START Input material

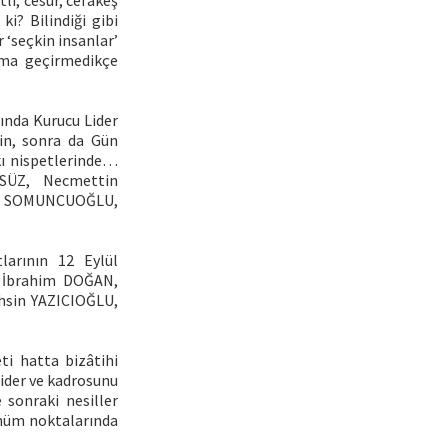
li, cesur, cefakeş
i? Bilindiği gibi
r ‘seçkin insanlar’
ruma geçirmedikçe
ında Kurucu Lider
in, sonra da Gün
kı nispetlerinde…
SÜZ, Necmettin
di SOMUNCUOĞLU,
larının 12 Eylül
, İbrahim DOĞAN,
hsin YAZICIOĞLU,
ti hatta bizâtihi
lider ve kadrosunu
 sonraki nesiller
dönüm noktalarında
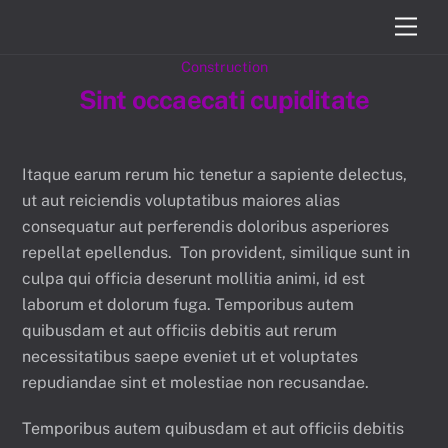
Skip
Men
to
content
Construction
Sint occaecati cupiditate
Itaque earum rerum hic tenetur a sapiente delectus,
ut aut reiciendis voluptatibus maiores alias
consequatur aut perferendis doloribus asperiores
repellat epellendus. Ton provident, similique sunt in
culpa qui officia deserunt mollitia animi, id est
laborum et dolorum fuga. Temporibus autem
quibusdam et aut officiis debitis aut rerum
necessitatibus saepe eveniet ut et voluptates
repudiandae sint et molestiae non recusandae.
Temporibus autem quibusdam et aut officiis debitis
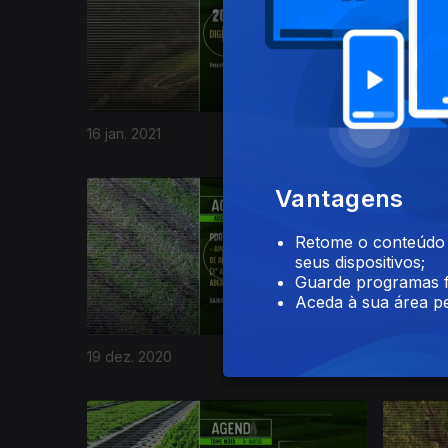
16 jan. 2021
09 jan. 20
Vantagens
Retome o conteúdo a
seus dispositivos;
Guarde programas f
Aceda à sua área pe
19 dez. 2020
12 dez. 2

END Input material

* _What this task involves_: Return every line of text from all of the entries above, keeping each line unchanged and in its original order. Leave out the pictures.

* _Answer below_:
li, cesur, cefakeş
i? Bilindiği gibi
r ‘seçkin insanlar’
ruma geçirmedikçe
ında Kurucu Lider
in, sonra da Gün
kı nispetlerinde…
SÜZ, Necmettin
di SOMUNCUOĞLU,
larının 12 Eylül
, İbrahim DOĞAN,
hsin YAZICIOĞLU,
ti hatta bizâtihi
lider ve kadrosunu
 sonraki nesiller
dönüm noktalarında
Skip
Men
to
content
Construction
Sint occaecati cupiditate
Itaque earum rerum hic tenetur a sapiente delectus,
ut aut reiciendis voluptatibus maiores alias
consequatur aut perferendis doloribus asperiores
repellat epellendus. Ton provident, similique sunt in
culpa qui officia deserunt mollitia animi, id est
laborum et dolorum fuga. Temporibus autem
quibusdam et aut officiis debitis aut rerum
necessitatibus saepe eveniet ut et voluptates
repudiandae sint et molestiae non recusandae.
Temporibus autem quibusdam et aut officiis debitis
16 jan. 2021
09 jan. 20
Vantagens
Retome o conteúdo a
seus dispositivos;
Guarde programas f
Aceda à sua área pe
19 dez. 2020
12 dez. 2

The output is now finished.